Please resume the mailing-list thread about regexp_replace failing on PostgreSQL 9.0.4 from the point where it stops.

_Selected text_:
######
Good to hear, thought I might have glossed over the telling release note
- my usual mo

Maybe we're barking up the wrong tree by suspecting the regex itself.
Perhaps the updates were suppressed by a trigger, or the transaction
rolled back instead of committing, or some such?

regards, tom lane

The work was all rolled into a function:
o find the chapters;
o copy the necessary data (mainly the text blob) into a back-out
table
o "lock" the chapters (protect them from exposure to the client app)
o perform the regexp_replace as the update to prod. table

The function was exec'd in a tx and committed, leaving the back-out
table and the programmatic locks in place, but the update itself had
been a no-op and continued to be with ad hoc update statements, until I
hit the final goofy answer ( rg_replace(string, start) || substring(end) )

Have not yet had a chance to re-create on dev. Test worked like a charm.

--
Sent via pgsql-general mailing list (pgsql-general@postgresql.org)
To make changes to your subscription:
http://www.postgresql.org/mailpref/pgsql-general

#6Rob Sargent
robjsargent@gmail.com
In reply to: Tom Lane (#4)
Re: regexp_replace failing on 9.0.4

Maybe we're barking up the wrong tree by suspecting the regex itself.
Perhaps the updates were suppressed by a trigger, or the transaction
rolled back instead of committing, or some such?

regards, tom lane

Barking mad, more like it. I had rolled back the execution of my
function in my dev env. and running again produces the same result as
experienced in production system.

Why the update of the text type field view regexp_replace is failing
still confuses me, but that's pretty much my natural state. The size of
the text field ranges from 7.5k to 24k char.

Here is the update (again)
update cms.segment_data s
set text = regexp_replace(f.content,
'(^.*)ns/acres/pathology/dx/1.5(.*$)', E'\\1ns/acres/pathology/dx/1.6\\2')
######
_Information_:
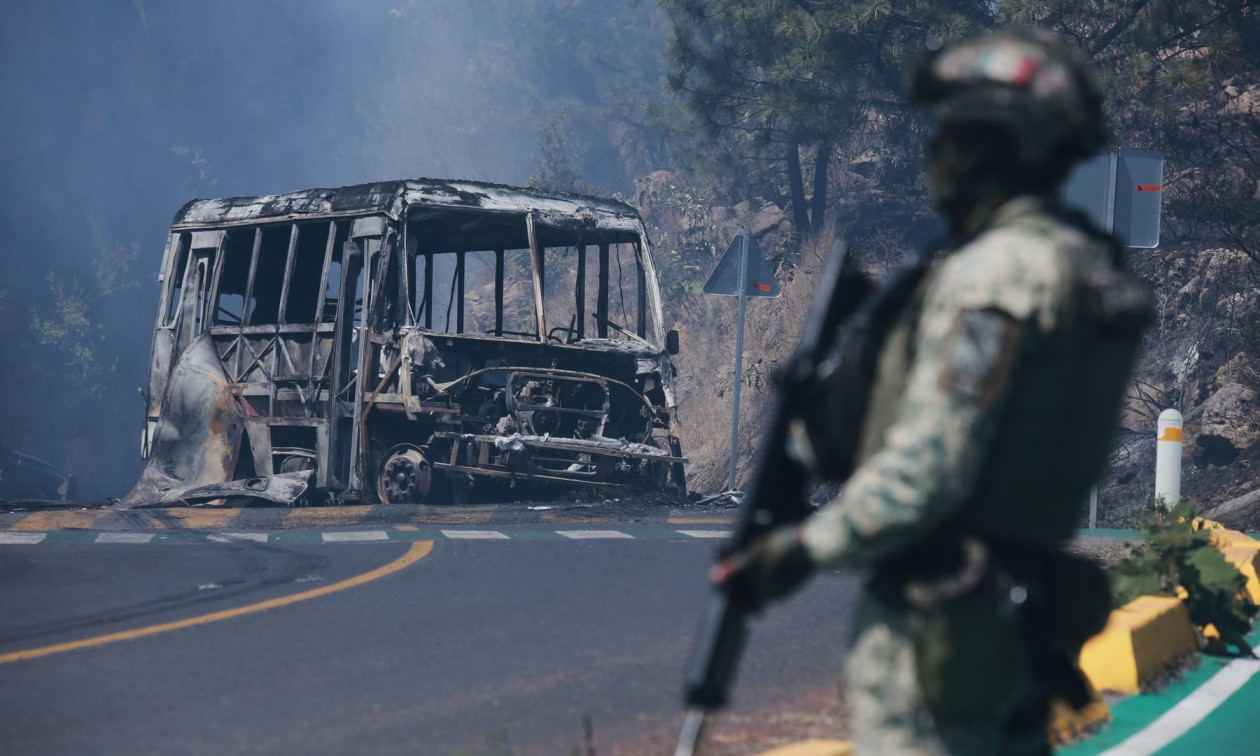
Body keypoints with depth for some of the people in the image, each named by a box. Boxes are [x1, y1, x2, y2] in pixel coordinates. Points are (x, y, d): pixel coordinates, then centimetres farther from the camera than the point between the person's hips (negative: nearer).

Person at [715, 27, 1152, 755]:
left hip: (935, 618, -9)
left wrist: (805, 549, -12)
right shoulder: (1087, 265, 12)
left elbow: (929, 468, -22)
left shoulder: (995, 272, -18)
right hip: (1021, 617, 10)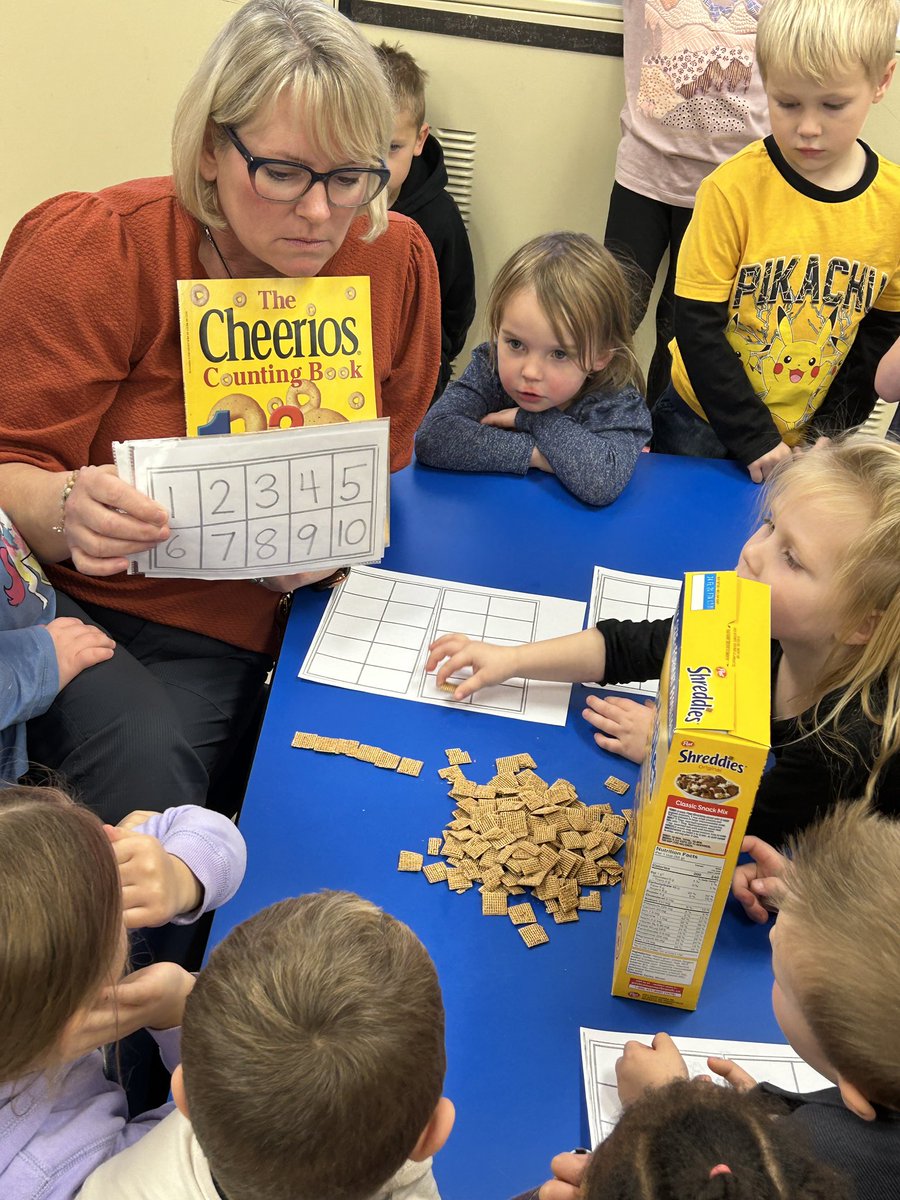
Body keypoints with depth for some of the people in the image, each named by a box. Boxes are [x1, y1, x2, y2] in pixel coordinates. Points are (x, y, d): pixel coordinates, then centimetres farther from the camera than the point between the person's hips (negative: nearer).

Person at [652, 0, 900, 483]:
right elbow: (698, 326, -16)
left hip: (811, 437, 2)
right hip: (705, 425, -2)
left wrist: (831, 433, -6)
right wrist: (755, 438, -17)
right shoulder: (733, 189, -18)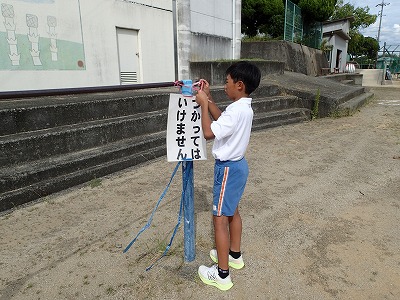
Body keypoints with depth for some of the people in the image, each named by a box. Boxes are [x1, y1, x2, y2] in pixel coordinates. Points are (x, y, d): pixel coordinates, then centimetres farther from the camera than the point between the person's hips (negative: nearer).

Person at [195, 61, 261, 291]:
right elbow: (221, 119, 18)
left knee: (220, 218, 0)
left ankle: (222, 274, 14)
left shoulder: (236, 111, -25)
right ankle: (235, 255, 41)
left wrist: (203, 104, -17)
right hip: (238, 164, 10)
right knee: (232, 212, 22)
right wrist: (209, 98, 12)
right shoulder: (245, 107, 5)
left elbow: (208, 132, -27)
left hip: (228, 168, -10)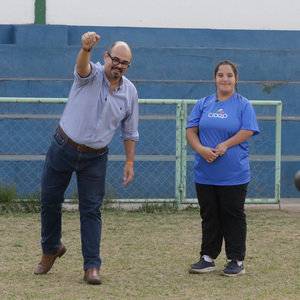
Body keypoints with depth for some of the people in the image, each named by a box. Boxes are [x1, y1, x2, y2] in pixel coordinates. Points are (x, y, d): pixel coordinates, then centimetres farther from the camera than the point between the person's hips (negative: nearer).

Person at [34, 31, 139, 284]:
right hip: (63, 148, -1)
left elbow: (130, 132, 9)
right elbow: (83, 66, -38)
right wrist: (86, 48, -61)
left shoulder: (130, 92, -1)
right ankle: (51, 249, 31)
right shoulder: (91, 75, -12)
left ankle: (92, 266, -1)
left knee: (91, 209, -3)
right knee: (50, 201, 8)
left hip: (95, 158, 1)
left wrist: (130, 162, 4)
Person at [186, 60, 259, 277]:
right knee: (209, 217, 9)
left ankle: (237, 261, 7)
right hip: (205, 173, 3)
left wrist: (225, 145, -17)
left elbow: (247, 131, -8)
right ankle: (208, 258, 16)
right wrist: (201, 149, -13)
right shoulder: (203, 104, 11)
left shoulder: (243, 105, 3)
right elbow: (191, 131, 6)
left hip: (234, 174, -3)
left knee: (233, 217, 1)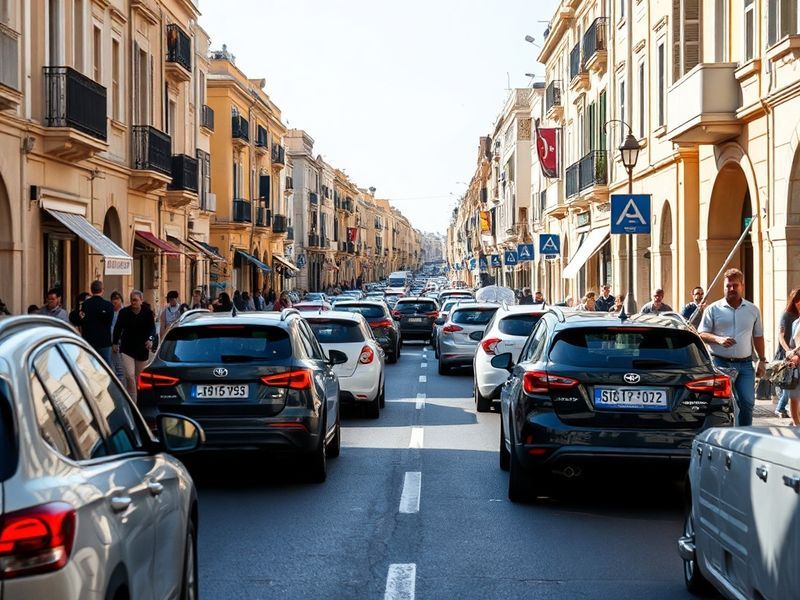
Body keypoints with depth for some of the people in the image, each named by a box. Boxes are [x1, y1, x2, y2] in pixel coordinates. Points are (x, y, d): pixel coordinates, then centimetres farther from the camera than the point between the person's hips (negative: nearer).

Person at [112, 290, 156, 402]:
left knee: (139, 376, 13)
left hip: (142, 349, 1)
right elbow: (118, 328, 10)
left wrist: (150, 339, -27)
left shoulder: (148, 313, -5)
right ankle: (133, 400, -13)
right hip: (127, 349, -1)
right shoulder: (124, 312, -3)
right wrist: (115, 343, 15)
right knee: (130, 376, -15)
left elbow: (152, 328, -7)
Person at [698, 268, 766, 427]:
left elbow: (758, 337, 17)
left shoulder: (753, 310, 11)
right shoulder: (713, 309, 2)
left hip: (745, 364, 2)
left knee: (747, 403, -2)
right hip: (720, 363, -2)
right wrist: (718, 339, -18)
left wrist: (762, 360, 10)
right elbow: (702, 334, 0)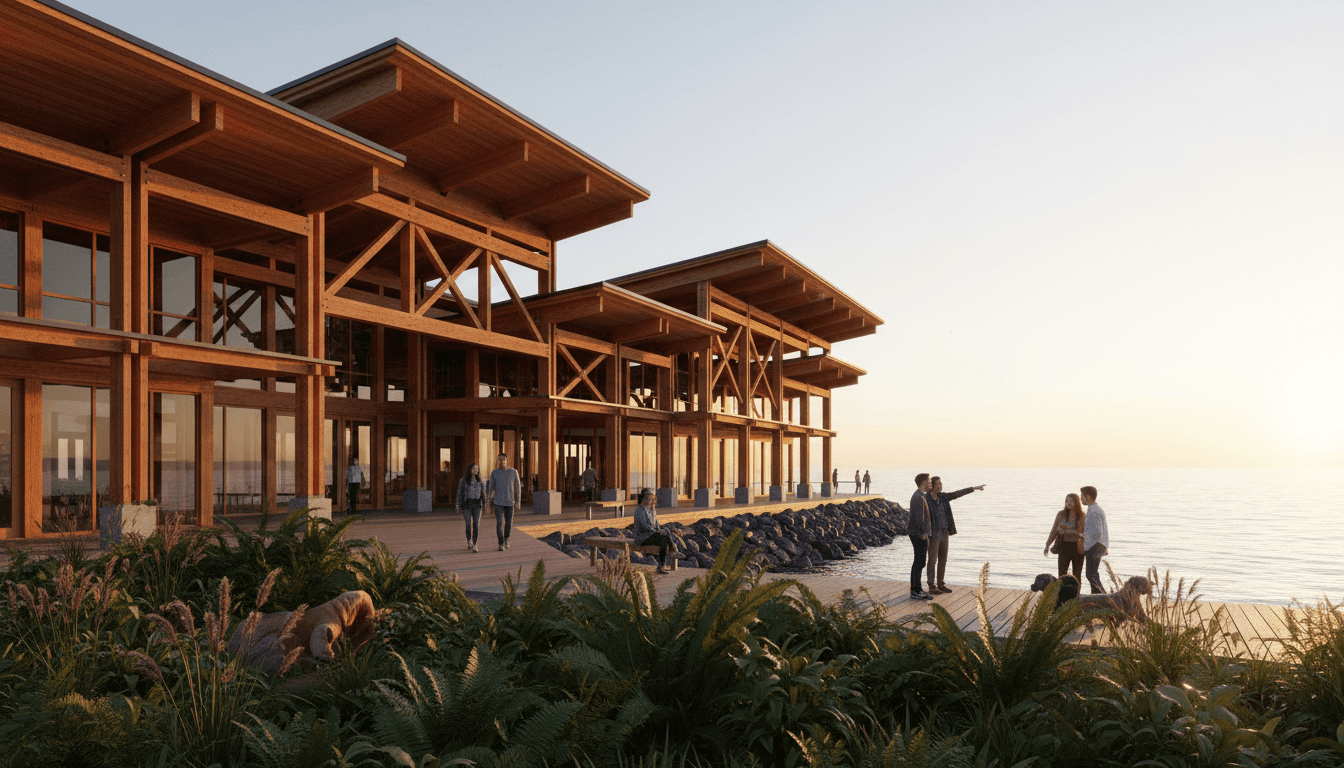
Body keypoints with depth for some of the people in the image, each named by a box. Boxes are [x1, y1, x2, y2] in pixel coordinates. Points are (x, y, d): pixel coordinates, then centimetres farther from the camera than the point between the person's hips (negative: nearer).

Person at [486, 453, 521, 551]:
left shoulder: (514, 472, -7)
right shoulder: (494, 473, -5)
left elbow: (517, 486, 0)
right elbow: (491, 486, 6)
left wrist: (517, 500, -3)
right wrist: (490, 500, 6)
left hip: (509, 502, 1)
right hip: (497, 502, -1)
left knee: (508, 523, 9)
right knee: (499, 523, -10)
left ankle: (506, 538, 36)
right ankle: (501, 544, -4)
######
_Written reply_:
from
dm.payload_segment p,
support.fix_pathdx_namespace f
where s.id = p.segment_data_id
and p.item_id = f.item_id
and p.content_version = f.maxversion
;

--
Sent via pgsql-general mailing list (pgsql-general@postgresql.org)
To make changes to your subscription:
http://www.postgresql.org/mailpref/pgsql-general

#7Rob Sargent
robjsargent@gmail.com
In reply to: Tom Lane (#4)
Re: regexp_replace failing on 9.0.4

On 03/18/2013 02:40 PM, Tom Lane wrote:

Rob Sargent <robjsargent@gmail.com> writes:

On 03/18/2013 01:19 PM, Tom Lane wrote:

Rob Sargent <robjsargent@gmail.com> writes:

On our 9.0.4[1] server my regexp_replace is a no-op, but on the 9.0.3[2]
test machine and my 9.1.2[3] dev box all is fine

AFAICS from the commit logs, there were no changes affecting the regex
code between 9.0.3 and 9.0.4. I'm suspicious that your data is
different on the different servers.

Good to hear, thought I might have glossed over the telling release note
- my usual mo

Maybe we're barking up the wrong tree by suspecting the regex itself.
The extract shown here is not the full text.